**What this exercise asks:**
1. Repeat word for word the stretch of the Linux Bridge plugin design notes from "3. The tenant" through "not already exist).".
2. Carry on writing the Linux Bridge plugin design notes from the point where they stop.

**Document section:**

..........

Support for Linux Bridge (brctl package).

Design

Plugin manages VLANs. The actual network artifacts are created by an agent (daemon) running on each host on which the Quantum network has to be created. This agent-based approach is similar to the one employed by the OpenVSwitch plugin.

The diagram below explains the working of the plugin and the agent in the context of creating networks and ports, and plugging a VIF into the Quantum port.

|alt Quantum L2 Linux Bridge Plugin Operation| width=800

  1. The tenant requests the creation of a Quantum network and a port on that network. The plugin creates a network resource and assigns a VLAN to this network. It then creates a Port resource and associates it with this network.
  2. The tenant requests the instantiation of a VM. Nova-compute will invoke the Linux-bridge VIF driver (this driver is different from the Linux bridge VIF driver that comes packaged with Nova) will create a tap device. Subsequently nova-compute will instantiate the VM such that the VM's VIF is associated with the tap device.
  3. The tenant will request plugging the above VIF into the Quantum port created earlier. The plugin will create the association of the VIF and the port in the DB.
  4. The agent daemon on each host in the network will pick up the association in created in Step 3.
  5. If a tap device exists on that host corresponding to that VIF, the agent will create a VLAN and a Linux Bridge on that host (if it does not already exist).
Note: A convention to use the first 11 characters of the UUID is followed to name the tap device. The agent deciphers the name of the tap device from the VIF UUID using this convention.
  1. The agent will subsequently enslave the tap device to the Linux Bridge. The VM is now on the Quantum network.

Integration with Nova

  1. A nova-compute VIF driver will be written. This VIF driver will be very similar to the one used by the OpenVSwitch plugin.

..........

**Input data:**
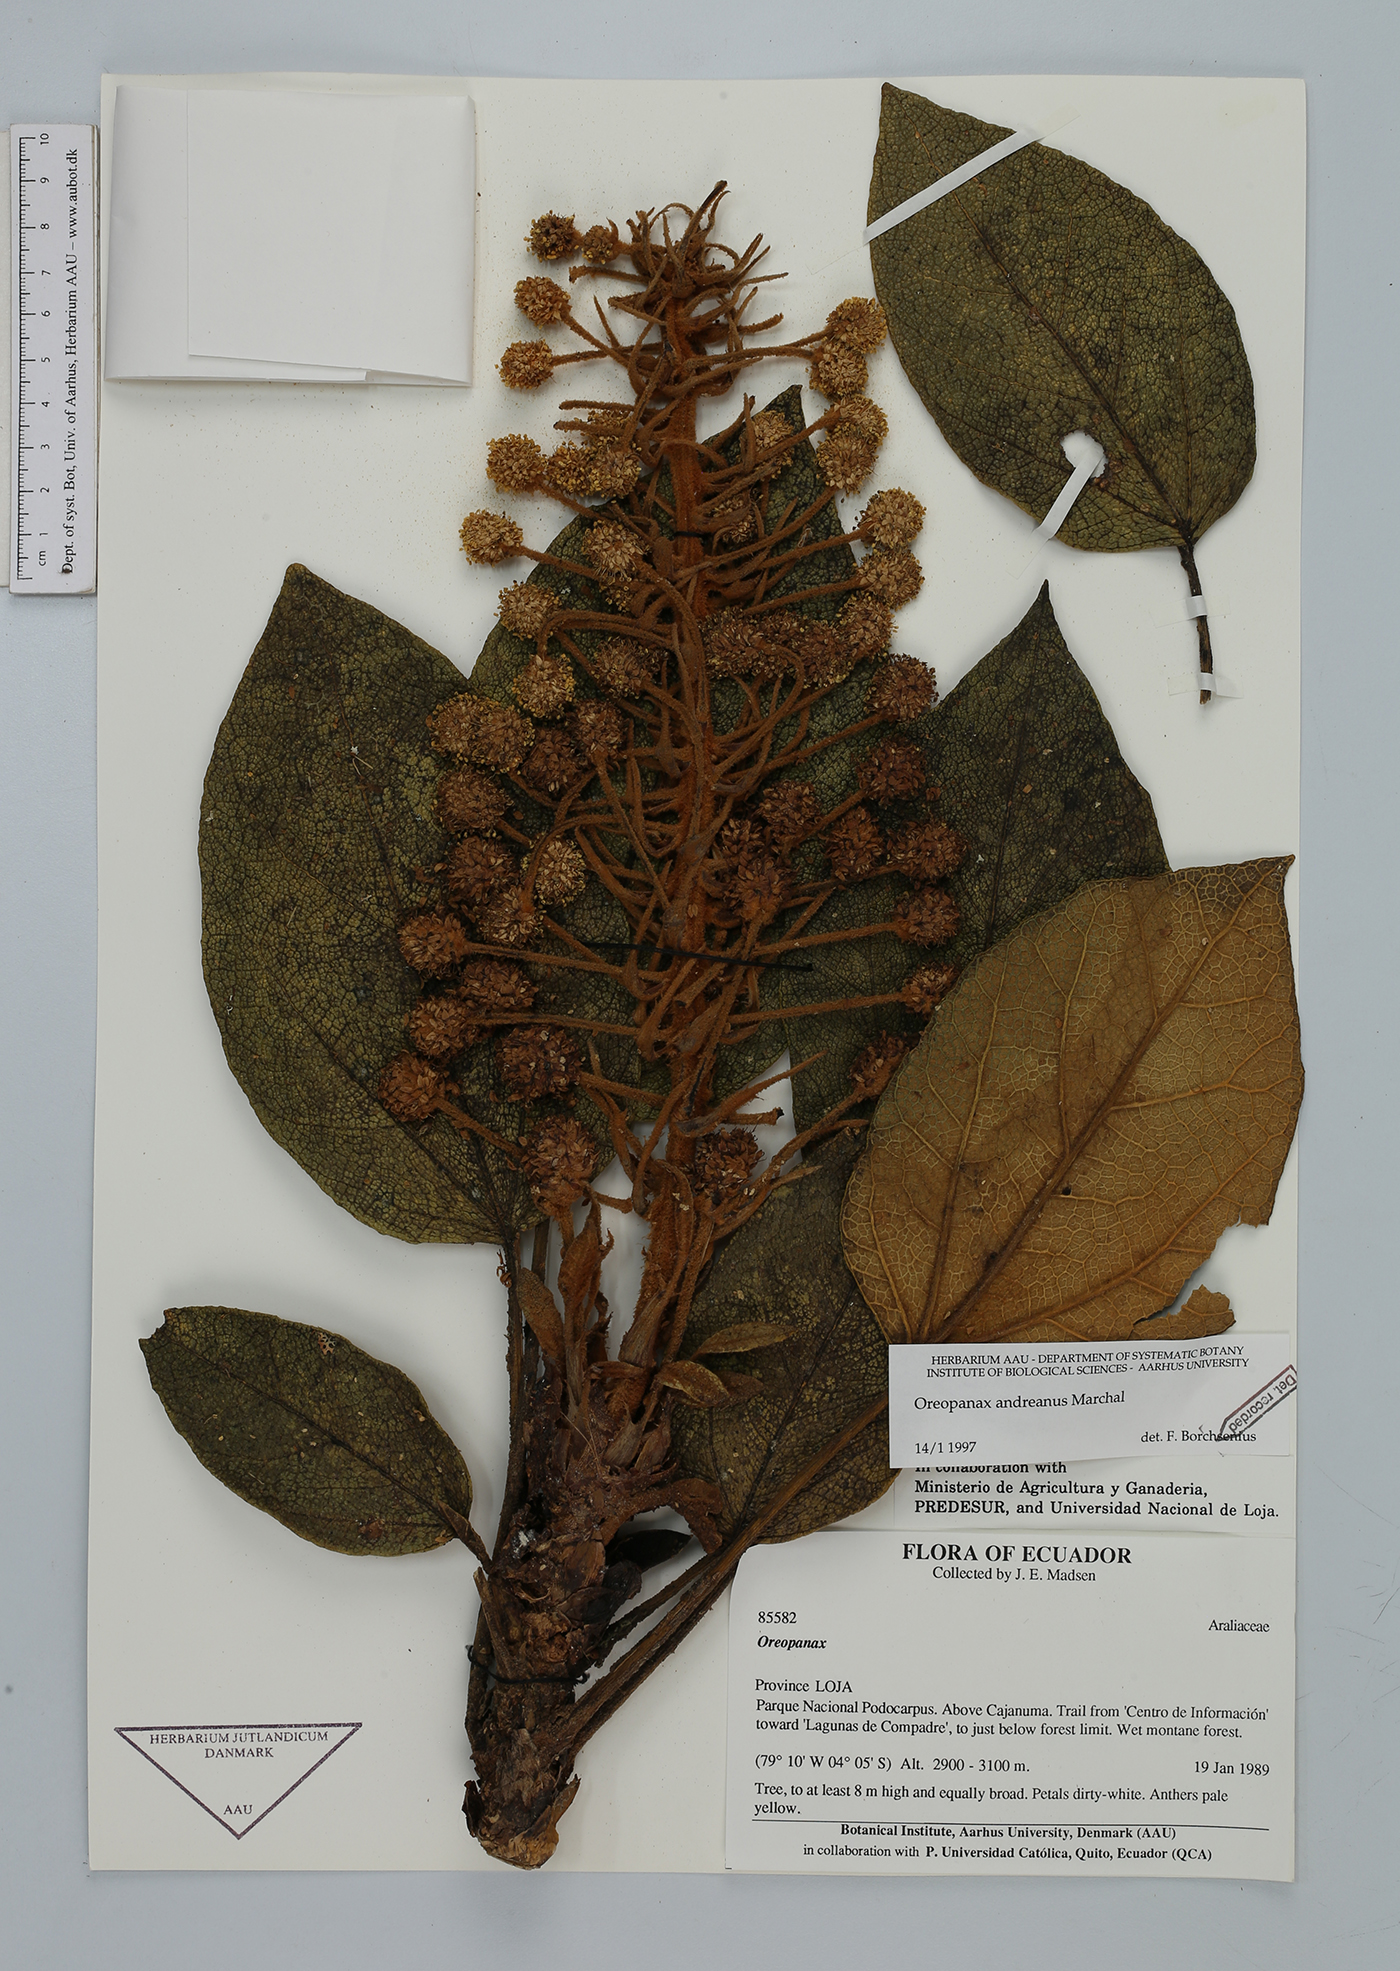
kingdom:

..........

**Answers below:**
1.
3. The tenant will request plugging the above VIF into the Quantum port created earlier. The plugin will create the association of the VIF and the port in the DB.
  4. The agent daemon on each host in the network will pick up the association in created in Step 3.
  5. If a tap device exists on that host corresponding to that VIF, the agent will create a VLAN and a Linux Bridge on that host (if it does not already exist).

2.
  2. Linux network driver (linux_net.py) extension will also be required so as to be able to plug the gateway and DHCP servers. This driver will also create a tap device for plugging the Gateway interface. The DHCP server will be association with this tap interface.

Handling the Gateway Interface

There is a bit of complexity involved with creating and initializing the Gateway interface, since following the set of operations will need to be performed in sequence:

  1. The aforementioned Gateway driver will first need to create the tap device and associated a MAC address provided by Nova with this device. This should happen in the "plug" hook of the driver and executes within nova's process space.
  2. The QuantumManager (network manager within nova that interfaces with Quantum) will plug the gateway tap device created earlier into a port on the network. This will result in a logical binding between the gateway tap device interface ID and the Quantum port/network (LinuxBridge plugin will handle this). This step would execute in the Quantum server's process space.
  3. The agent will running on the relevant host will pick up the logical binding and also the presence of the gateway tap device. It will try to enslave the gateway tap device to the relevant bridge (a new one will be created if it does not exist). This step would execute in the agent's process space.
  4. Once the gateway tap device is enslaved to the bridge, the gateway initialization would have to be done in the "initialize_gateway" hook of the linux network driver (linux_net.py) extension. This, among other things, will involve associating the DHCP IP address with the gateway tap device and sending a gratuitous ARP for this IP. This step would execute in nova's process space.

Note that in the above sequence of steps, steps 1 and 4 execute in the nova space, where as 2 and 3 don't. Which implies that step 4 execution has to be delayed until steps 2 and 3 are executed. This will be achieved spawning a thread to execute step 4, such that the thread will wait until the gateway device is enslaved to the bridge, and the gateway initialization will happen.